Der kleine Ärger
Missmutig saß der kleine Ärger bei seinem Menschen auf der Schulter und beobachtete ihn beim Lesen.
Ab und zu sah sein Mensch auf, schaute in die Natur, lächelte dabei zufrieden und widmete sich wieder seinem Buch.
Der kleine Ärger ärgerte sich sehr. Egal, was er in der letzten Zeit ausprobiert hatte, es half alles nichts,
sein Mensch wurde immer glücklicher und er selber immer kleiner. Wenn das so weiterging, dann war er bald gar nicht mehr da!
Früher war es einfacher, er brauchte seinem Menschen nur einige Worte ins Ohr flüstern, so etwas wie:
'Du darfst hier nicht rumsitzen, du musst noch Wäsche machen und die neuesten Nachrichten hast Du auch noch nicht angeguckt!'
Doch jetzt ignorierte ihn sein Mensch einfach! Dabei hatte er es sogar damals öfter geschafft mit solchen Worten eine schöne Magenschleimhautentzündung zu produzieren. Jetzt bekam sein Mensch nur noch höchst selten mal leichte Bauchschmerzen.

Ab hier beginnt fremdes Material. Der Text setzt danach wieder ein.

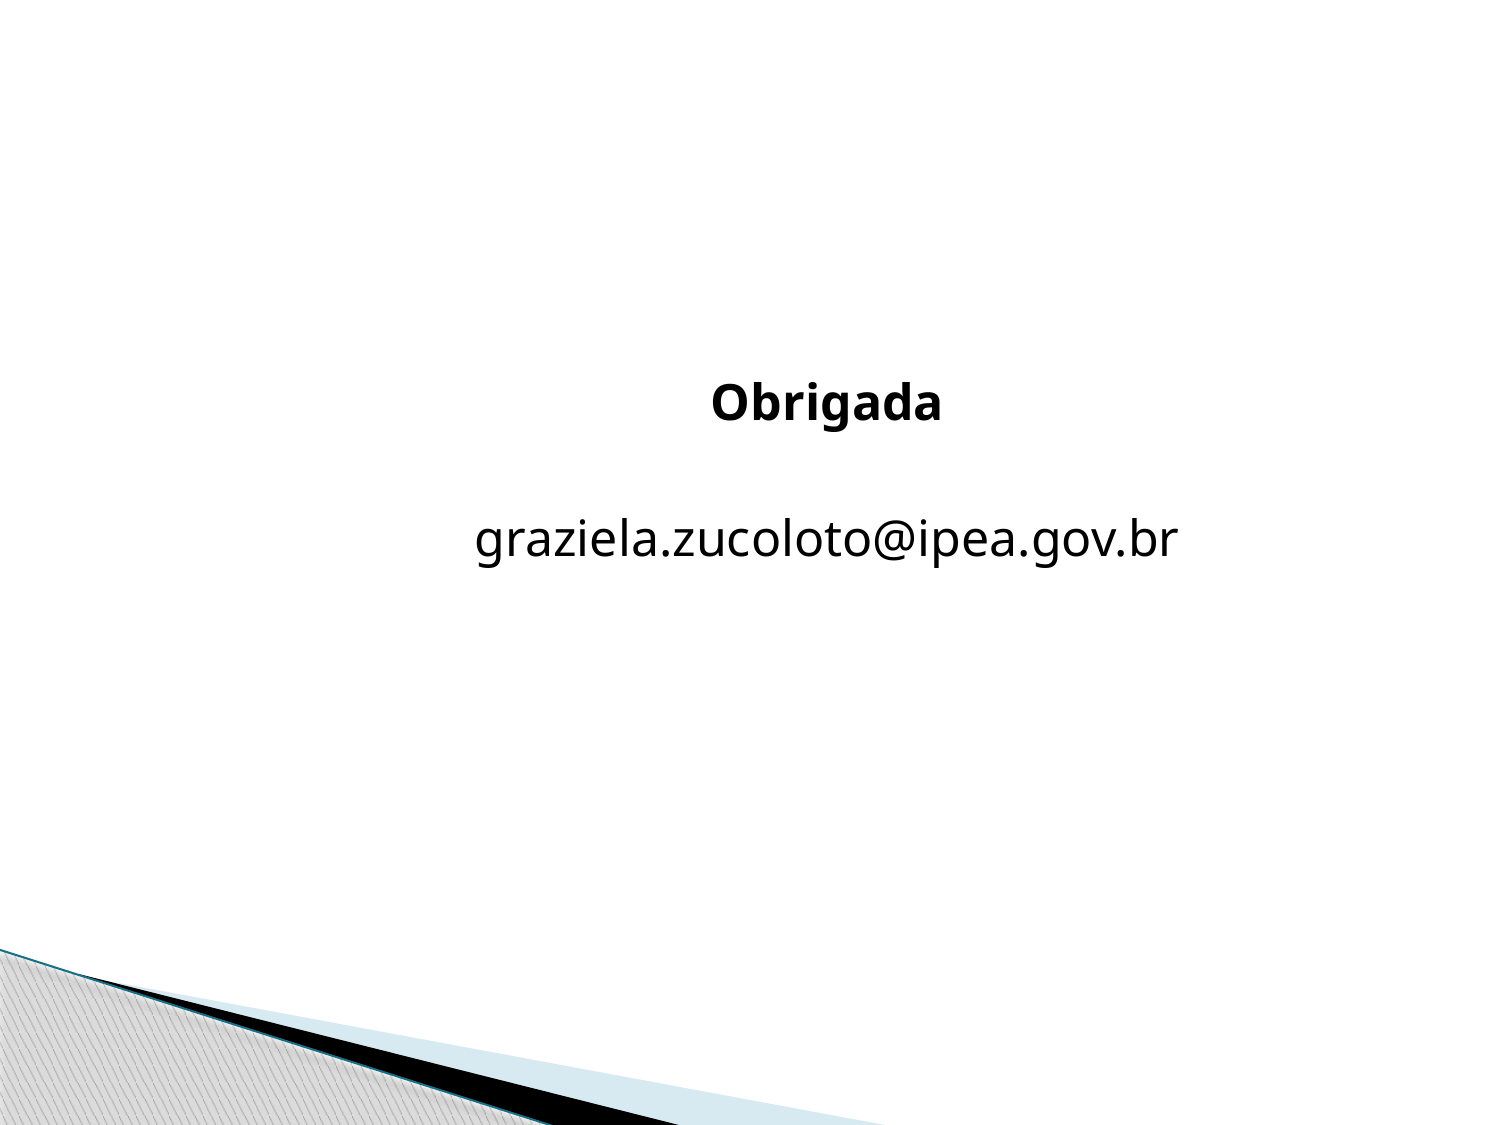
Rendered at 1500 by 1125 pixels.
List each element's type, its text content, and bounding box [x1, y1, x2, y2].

list Obrigada graziela.zucoloto@ipea.gov.br [159, 172, 1483, 1005]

Sauer erinnerte er sich an das letzte Treffen des Ärgerverbandes. Die anderen Ärger lachten ihn aus, weil er so klein geworden war. Und prahlten damit, was ihre Menschen so alles hatten. Sie erzählten von Arzt- und Krankenhausbesuchen, weil sie ihren Menschen große Krankheiten beschert hatten. Einige erzählten wie sie Depressionen produziert hatten und die Größten von Ihnen brüsteten sich mit Magenkrebs. Alles natürlich in sicherem Abstand zum kleinen Ärger, denn sie hatten Angst davor, dass die Zufriedenheit seines Menschen ansteckend sein könnte.

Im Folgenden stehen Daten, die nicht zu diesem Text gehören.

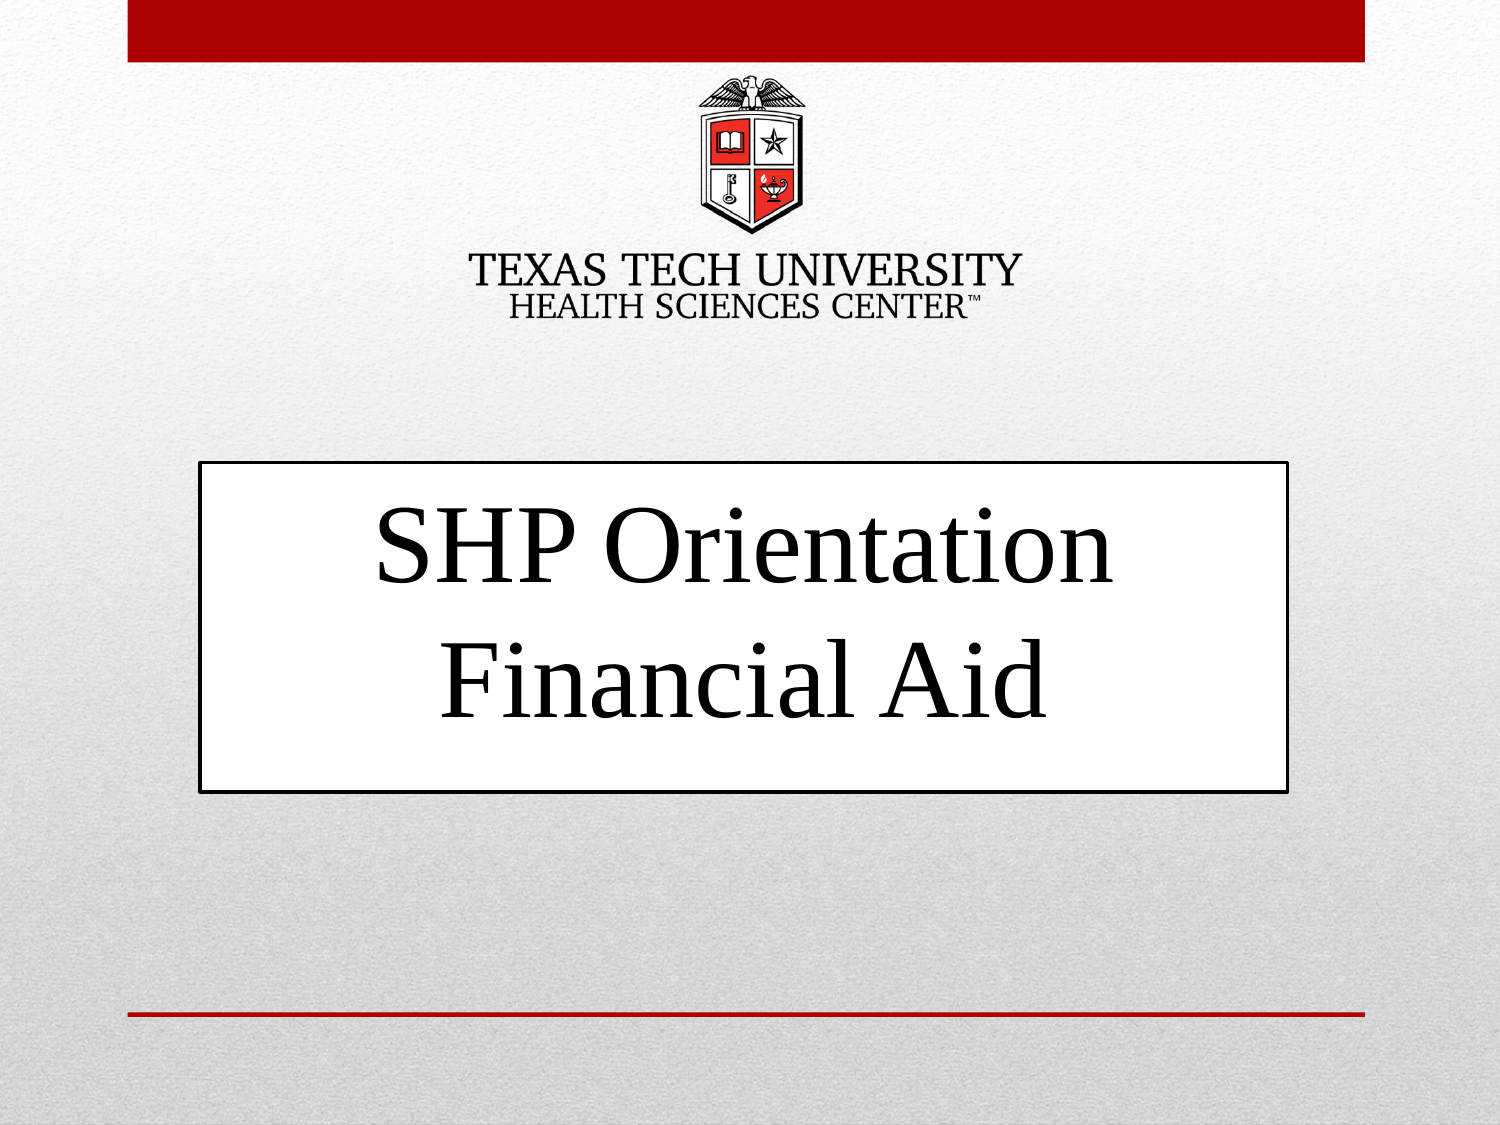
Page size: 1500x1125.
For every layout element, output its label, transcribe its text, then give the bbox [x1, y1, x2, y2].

Überhaupt, diese blöde Zufriedenheit war riesig geworden und folgte ihm jetzt immer wie ein Schatten. Er wurde sie einfach nicht los. Auch jetzt wieder sah er sie strahlend neben SEINEM Menschen sitzen, mit fröhlichen Gedanken spielen und ihn auf einen Vogel hinweisen, der gerade in der Vogeltränke badete. 'Pah!' dachte der kleine Ärger. Doofe Vögel, doofe Zufriedenheit.'
Und dann wurde er schrecklich traurig. Was sollte er denn tun, wenn ihn keiner mehr brauchte. Dann könnte er sich ja auch ganz auflösen. Er begann durchsichtig zu werden und war fast nicht mehr da. Die Zufriedenheit aber, die immer einen Blick auf den Ärger hatte, unterbrach aprupt ihr Spiel und sagte zu ihm:" Stopp! Was machst Du denn da?" "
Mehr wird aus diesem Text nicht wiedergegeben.